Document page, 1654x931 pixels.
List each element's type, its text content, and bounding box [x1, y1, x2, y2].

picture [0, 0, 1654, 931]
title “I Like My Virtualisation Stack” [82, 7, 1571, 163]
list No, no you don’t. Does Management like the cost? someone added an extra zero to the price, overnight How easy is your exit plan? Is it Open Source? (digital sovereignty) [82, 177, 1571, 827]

----

◆ **INSTRUCTIONS TO FOLLOW**: Reproduce all of the data above line for line, changing nothing.

◆ **EXERCISE SOLUTION**:
Document page, 1654x931 pixels.
List each element's type, its text content, and bounding box [x1, y1, x2, y2].

picture [0, 0, 1654, 931]
title “I Like My Virtualisation Stack” [82, 7, 1571, 163]
list No, no you don’t. Does Management like the cost? someone added an extra zero to the price, overnight How easy is your exit plan? Is it Open Source? (digital sovereignty) [82, 177, 1571, 827]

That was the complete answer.